À l’âge de 89, le romancier Michel Butor est décédé. Figure majeure du Nouveau roman, il avait porté la littérature française dans une exploration de textes nouveaux. Son Grand Œuvre, La modification, avait suscité des tollés, en étant écrit à la 2e personne du pluriel. Professeur de français à l’étranger, notamment en Égypte, il fut également professeur de philosophie à L’école internationale de Genève. Il partit également aux États-Unis pour enseigner.
utbm_fr, CC BY ND 2.0
L’écrivain est décédé à son domicile, a annoncé sa famille, alors que l’année passée, il publiait un nouveau recueil de poèmes, Sous l’écorce vive (Ed. Fallois). Le roman, il n’y touchait plus guère, alors que sa dernière parution dans le genre remontait à une cinquantaine d’années. « Nous sommes dans un changement de société dans lequel le roman n’a plus le rôle qu’il avait autrefois. On publie toujours beaucoup de romans. J’ai le sentiment qu’aujourd’hui il n’y a pas de véritable transformation dans le roman. Ce n’est plus véritablement une forme actuelle et novatrice », expliquait-il.
Une triste coincidence, puisque fin juillet, c’est Jean Ricardou, théoricien du Nouveau roman, qui décédait, à l’âge de 84 ans. La biographie qui suit a été réalisé par les Editions de la Différence, où Michel Butor fit paraître plusieurs ouvrages.
Michel Butor est né le 14 septembre 1926, dans la banlieue de Lille. Son père, Émile Butor, travaillait dans l’administration des Chemins de fer du Nord, mais était passionné de dessin, aquarelle et gravure sur bois. En 1929, la famille vient s’installer à Paris où le jeune Michel fera toutes ses études, à l’exception de l’année 1939-1940, celle de la « drôle de guerre », passée à Évreux. Troisième d’une famille de sept enfants, aîné des garçons, il bénéficiait d’une quasi-gratuité pour les voyages en chemin de fer et trouvait que l’on n’en profitait pas assez.

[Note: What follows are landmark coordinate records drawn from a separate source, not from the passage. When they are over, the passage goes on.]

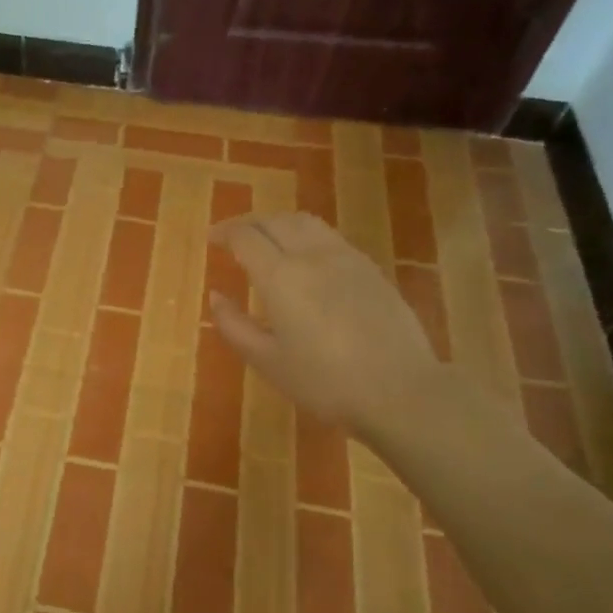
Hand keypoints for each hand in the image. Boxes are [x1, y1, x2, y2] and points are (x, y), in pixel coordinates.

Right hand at [209, 212, 448, 442]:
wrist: (401, 391)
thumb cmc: (325, 382)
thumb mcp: (267, 361)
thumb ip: (234, 325)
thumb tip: (216, 296)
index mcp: (281, 276)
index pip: (246, 236)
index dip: (225, 232)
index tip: (212, 239)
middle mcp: (312, 256)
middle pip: (276, 220)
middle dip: (249, 222)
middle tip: (233, 236)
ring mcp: (347, 258)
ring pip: (306, 222)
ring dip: (279, 223)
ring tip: (268, 240)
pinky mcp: (371, 269)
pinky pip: (330, 237)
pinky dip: (306, 236)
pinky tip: (305, 259)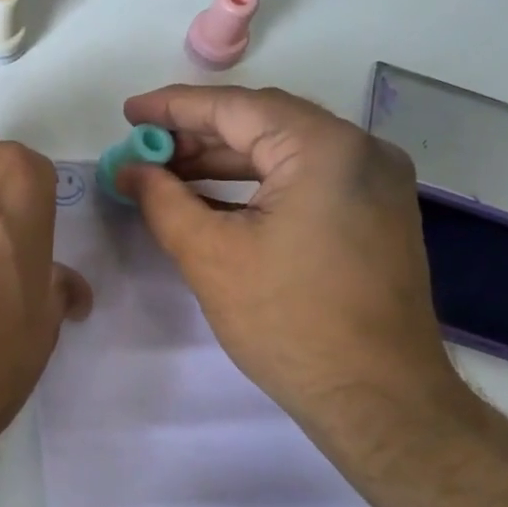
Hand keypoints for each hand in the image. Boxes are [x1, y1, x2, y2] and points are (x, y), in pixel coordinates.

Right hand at [115, 85, 469, 459]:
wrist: (378, 399)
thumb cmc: (289, 322)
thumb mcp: (210, 256)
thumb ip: (162, 200)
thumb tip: (130, 170)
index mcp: (324, 148)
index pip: (235, 107)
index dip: (173, 108)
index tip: (129, 114)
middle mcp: (360, 150)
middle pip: (263, 123)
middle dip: (198, 135)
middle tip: (145, 150)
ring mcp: (377, 182)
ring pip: (286, 151)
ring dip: (225, 161)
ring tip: (170, 175)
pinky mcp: (377, 213)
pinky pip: (307, 179)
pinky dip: (259, 184)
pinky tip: (216, 200)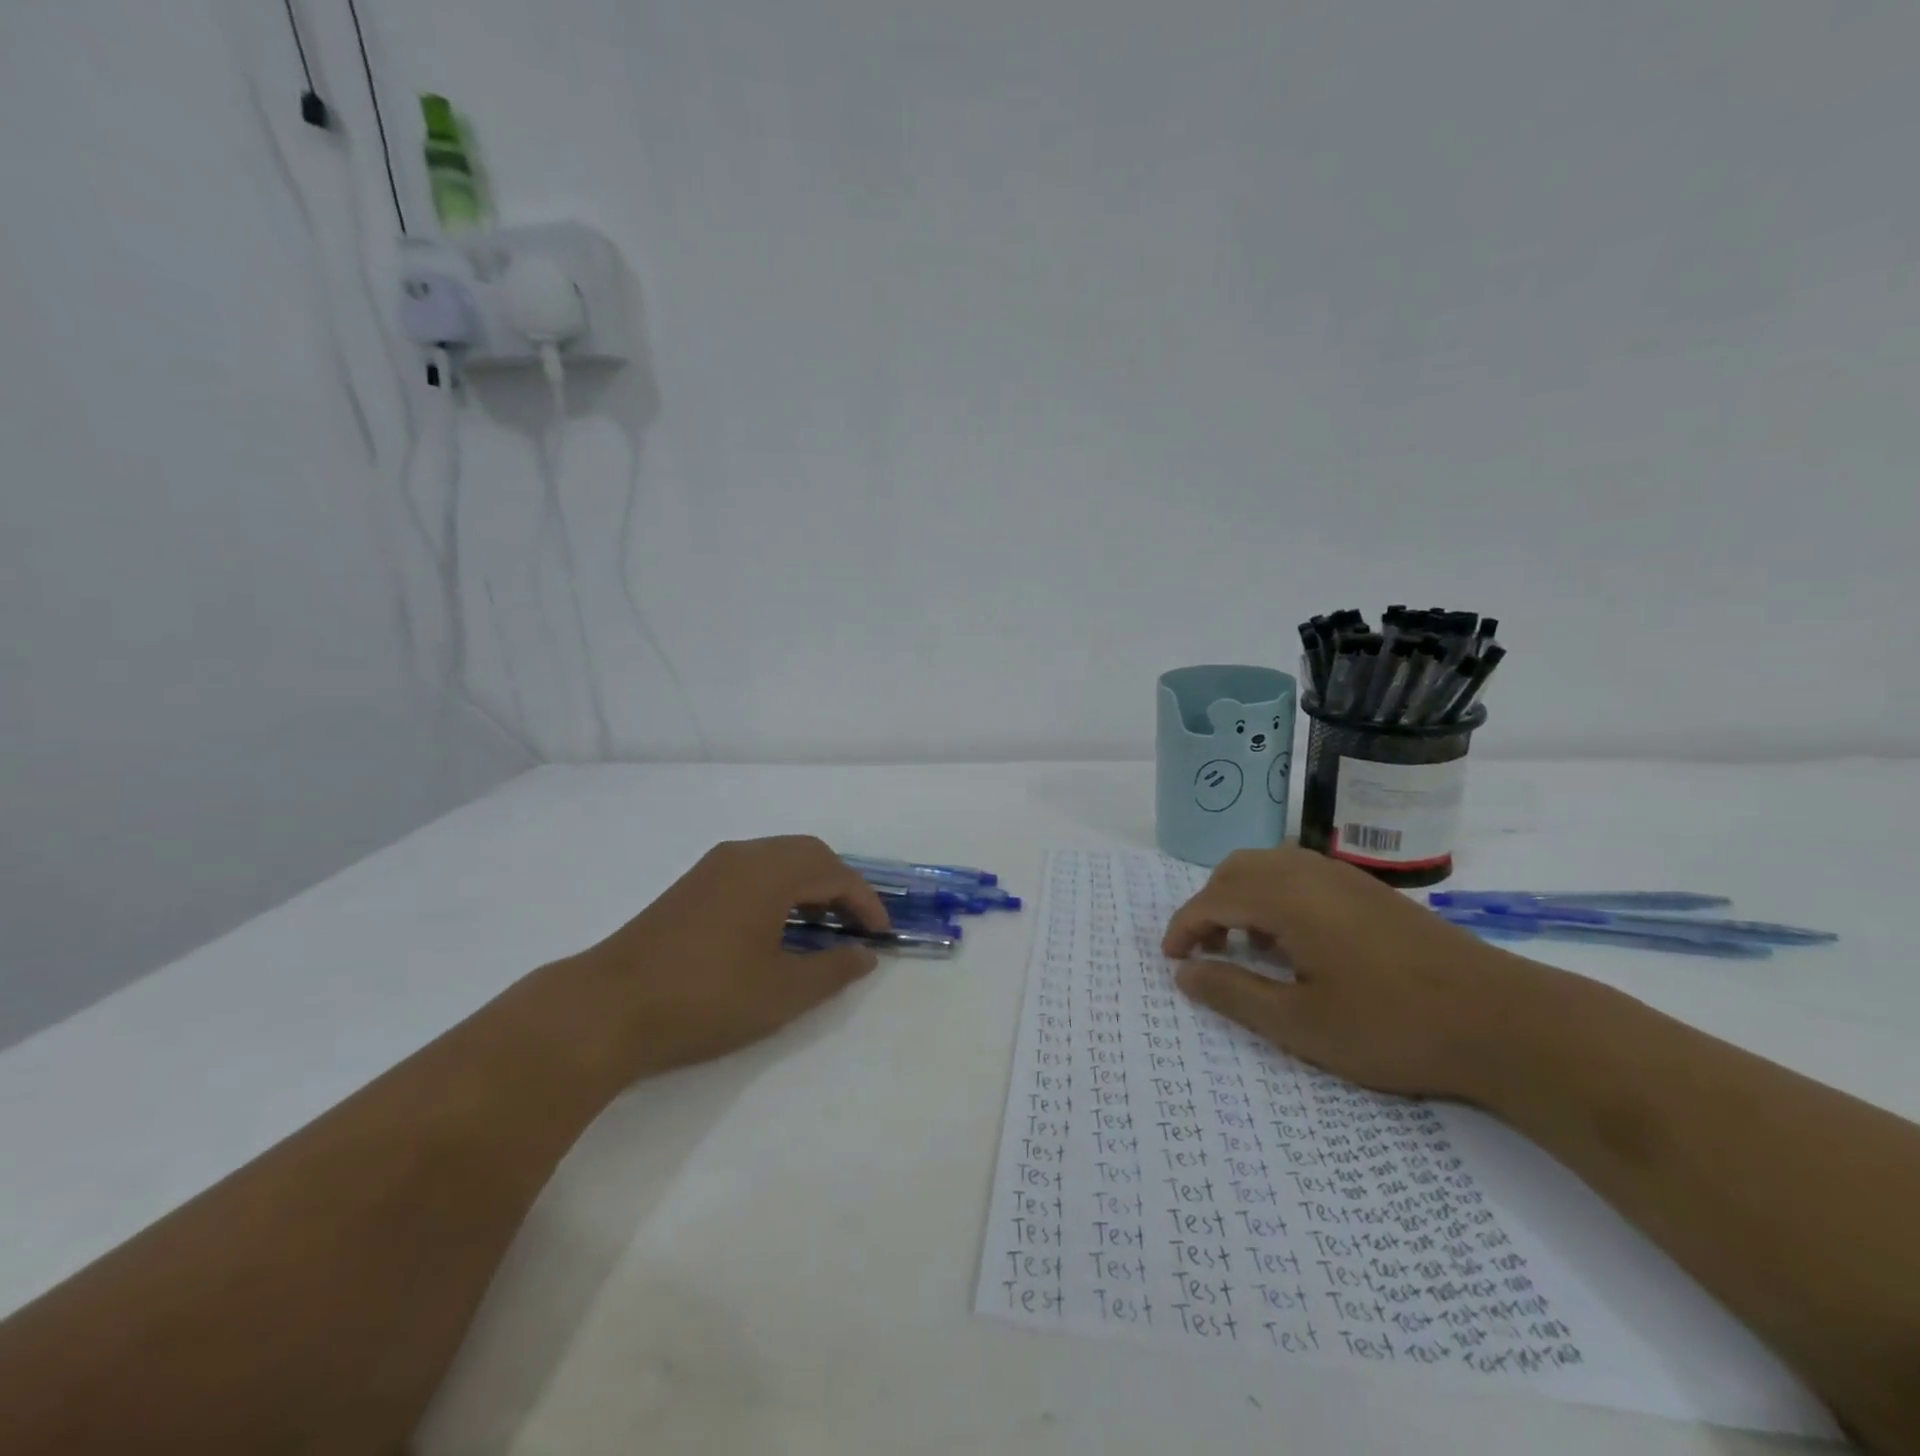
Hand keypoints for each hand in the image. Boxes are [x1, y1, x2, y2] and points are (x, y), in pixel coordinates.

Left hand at [567, 836, 889, 1079]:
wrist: (608, 1008)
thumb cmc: (706, 997)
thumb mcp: (782, 991)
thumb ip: (833, 970)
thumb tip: (865, 955)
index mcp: (769, 871)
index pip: (835, 873)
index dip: (865, 902)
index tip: (881, 934)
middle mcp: (743, 855)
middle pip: (808, 854)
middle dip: (840, 886)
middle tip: (855, 925)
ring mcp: (712, 867)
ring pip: (777, 860)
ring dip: (808, 885)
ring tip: (822, 926)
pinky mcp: (691, 886)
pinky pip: (752, 871)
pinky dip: (779, 889)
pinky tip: (776, 927)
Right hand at [1161, 847, 1562, 1100]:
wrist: (1506, 1021)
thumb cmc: (1393, 1026)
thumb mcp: (1301, 1023)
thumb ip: (1234, 993)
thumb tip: (1184, 973)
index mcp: (1287, 897)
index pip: (1213, 898)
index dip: (1184, 926)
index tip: (1172, 959)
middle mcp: (1310, 873)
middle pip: (1237, 870)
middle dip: (1209, 906)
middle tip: (1206, 951)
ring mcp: (1344, 878)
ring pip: (1270, 867)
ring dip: (1242, 898)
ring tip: (1245, 946)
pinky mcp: (1370, 891)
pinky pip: (1300, 875)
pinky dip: (1274, 897)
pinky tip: (1294, 942)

Après des études de lettres et de philosophie, ayant échoué à plusieurs reprises à l’agrégation, tout en servant de secrétaire à Jean Wahl pour le Collège de philosophie, ce qui lui permet de se frotter à maint intellectuel d’alors, il enseigne quelques mois au lycée Mallarmé à Sens, puis profite d’un essai de réforme de l’enseignement égyptien pour traverser la Méditerranée avec un certain nombre de licenciés ès lettres, et se retrouve professeur dans la vallée du Nil entre les pharaons et les ermites. Puis il saisit une opportunité de devenir lecteur à l’université de Manchester en Angleterre. Difficile changement de climat.
Possédé depuis longtemps par le démon de l’écriture, il publie ses premiers romans aux éditions de Minuit, par l’intermédiaire de Georges Lambrichs. Les voyages continuent, à la fois professionnels et exploratoires : Grèce, Suisse où il rencontre Marie-Jo qu’il épouse en 1958. Viennent rapidement trois filles, suivies un peu plus tard d’une quatrième. Prix littéraires, travail chez des éditeurs, un peu de vie parisienne, conférences ici et là. Nombreux voyages aux États-Unis.
Après Mai 68, il tente une rentrée dans l’enseignement universitaire français, ce qui l’amène à s’installer à Nice au retour d’une année au Far West. Puis il est nommé professeur à la faculté des lettres de Genève. Les livres s’accumulent apportant chaque fois la surprise ; essais, récits du jour ou de la nuit, poèmes, nouvelles combinaisons de tout cela, ils font le désespoir des esprits routiniers ; les collaborations se multiplient avec peintres, musiciens, photographes. Séjours au Japon et en Australie ; voyages en Chine. Retraité depuis 1991, il vivait dans un village de Haute-Savoie. « Tout en continuant à courir le monde, le poète s’efforçait de mettre un peu d’ordre dans ses papiers et dans sa tête », assure l’éditeur.
Pour ActuaLitté, Michel Butor avait signé un texte, en octobre 2014. « On est arrivés à l’ère de la toile et du téléphone portable. » Il avait reçu, en 2013, le grand prix de littérature de l’Académie française, pour l’ensemble de son oeuvre.